By now you have undoubtedly heard that contact had been reestablished with the Russian scientist near the South Pole at Lake Vostock, and that they've successfully bored a hole into the subsurface lake.
Academics say they have found ‘the only giant super-clean water system on the planet’. They forecast the extraordinary 5,400 cubic kilometres of pristine water will be ‘twice cleaner than double-distilled water’, and any life will have developed in total isolation.
‘We're not talking a new Loch Ness Monster - though we actually cannot really predict what to expect,' an expedition source told Ria Novosti. ‘The lake water is a moving body, and despite being almost 4 km under the ice, there is an oxygen supply, and microorganisms have already been found in the ice drilled from close to the roof of Lake Vostok.’

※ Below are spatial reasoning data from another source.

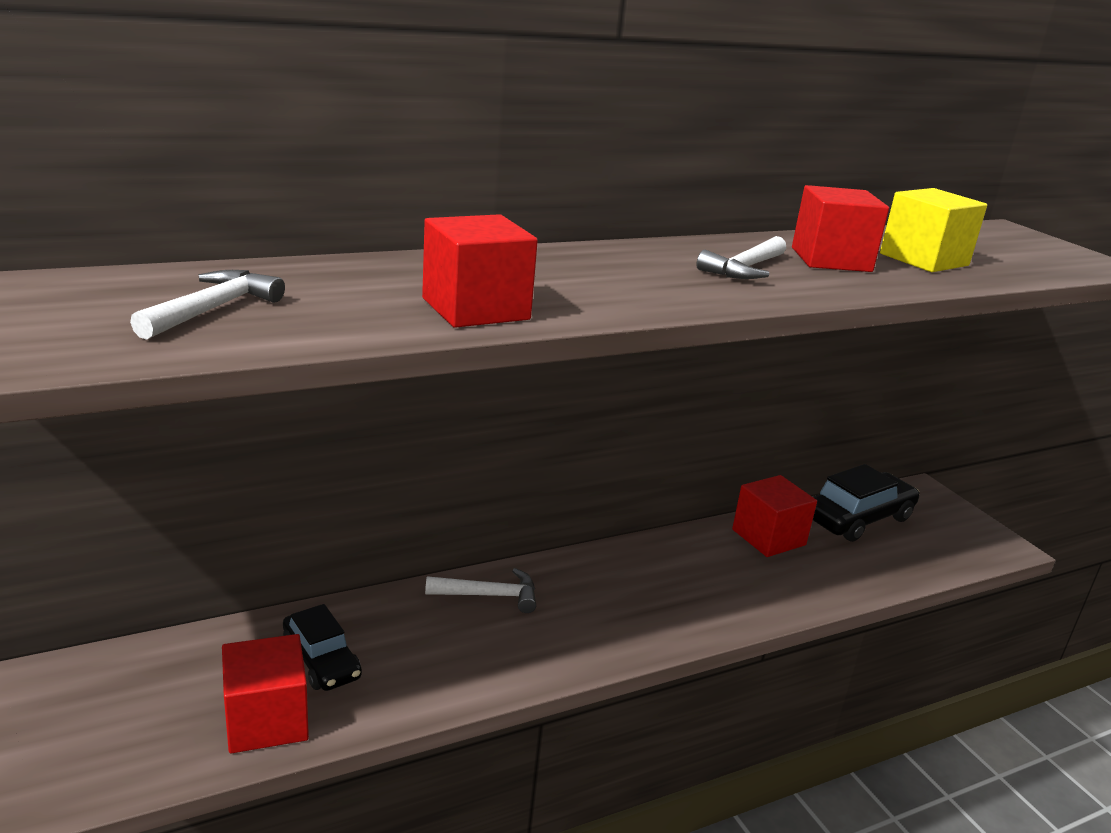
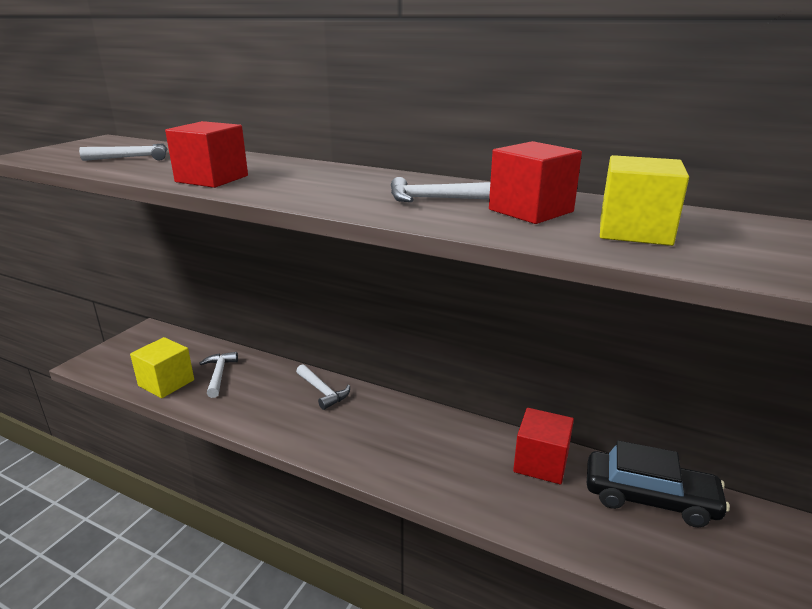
camera: 55 degrees right, 0 degrees up
red cube [222,634,309,754] -> yellow cube [130,337,194,398]
black car [283,604,362,691] -> white hammer [199,352,238,398]

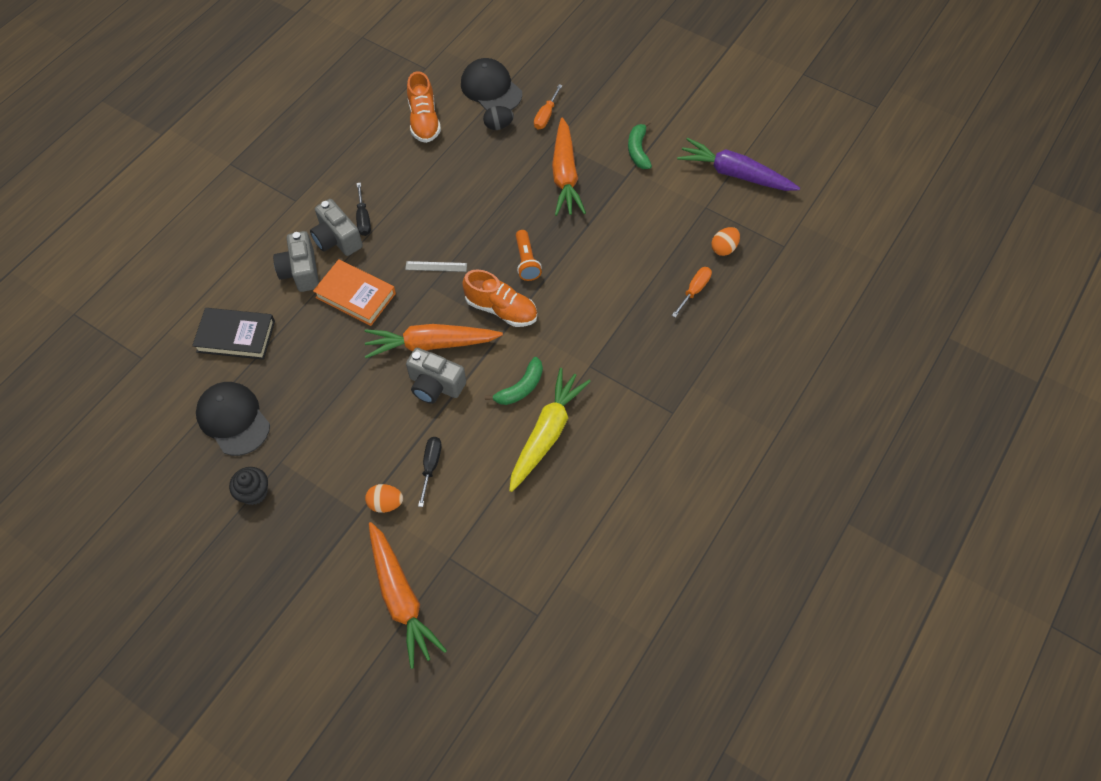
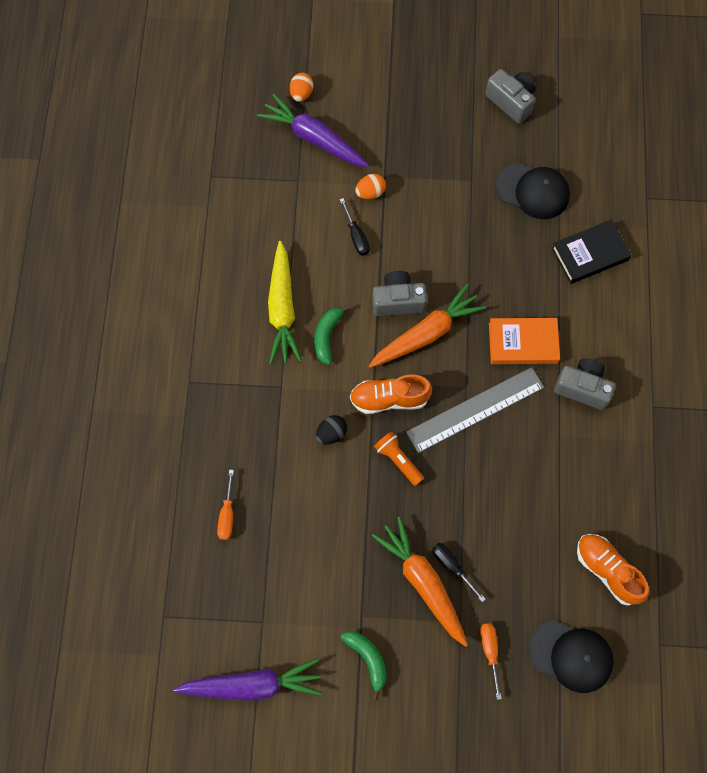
camera: 150 degrees right, 10 degrees up
black cupcake [229,467,268,505] -> none
grey camera [273,231,319,292] -> grey camera moved to [485,69,536,124]
black screwdriver [356,183,371,236] -> black screwdriver moved to [432,543,485,602]
orange carrot [369,522,447,669] -> purple carrot [257,94,369,167]
grey ruler [405,261,467,272] -> grey ruler [406,367,544,453], size x2.30
black egg [483,106,514,130] -> black egg moved to [316,415,347,445]
orange egg [711,227,740,256] -> orange egg moved to [290,73,313,102]

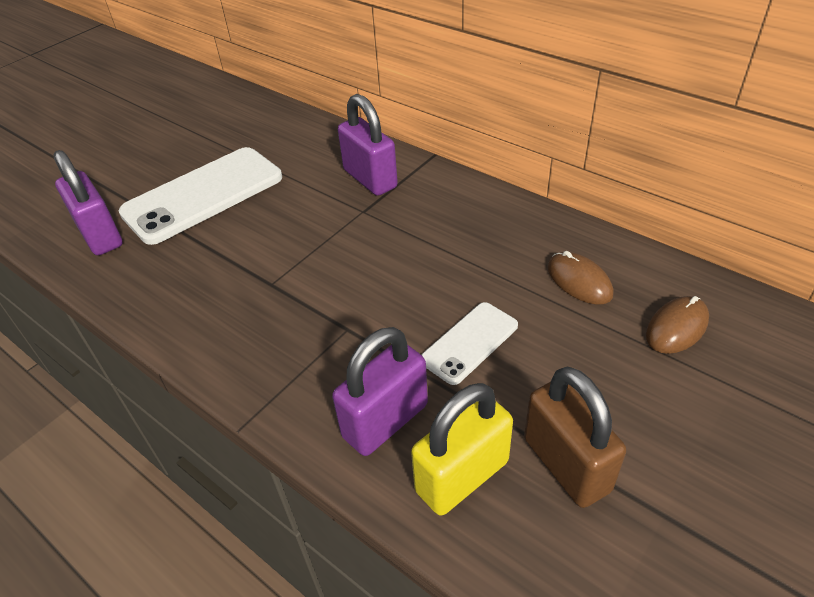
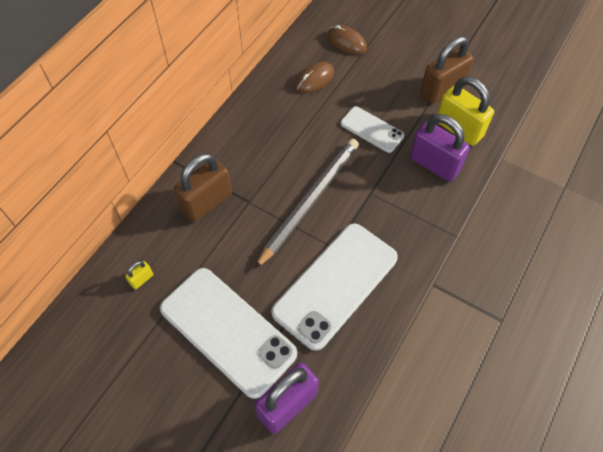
camera: 100 degrees left, 15 degrees up
purple padlock [338,94,398,196] -> brown padlock [174,153,232,222]
none -> yellow padlock [125,261,153,290]
none -> grey pencil [255,139,359,269]
none -> white phone [271,223,398,351]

Professor John Priscu told usnews.com in an email that the crews had been working ‘round the clock’ to finish the project before the Antarctic summer ended, which meant no planes could fly from the remote Vostok Station, where temperatures are currently around minus 66C.
'If they were successful, their efforts will transform the way we do science in Antarctica and provide us with an entirely new view of what exists under the vast Antarctic ice sheet,' he said.
Geothermal heat under the ice keeps the lake liquid, and its conditions are often described as 'alien' because they are thought to be akin to the subterranean lakes on Jupiter's moon Europa.
'I think we'll find unique organisms,' Professor Priscu, a microbiologist at the University of Montana, and a veteran Antarctic researcher who is on the trip told Scientific American.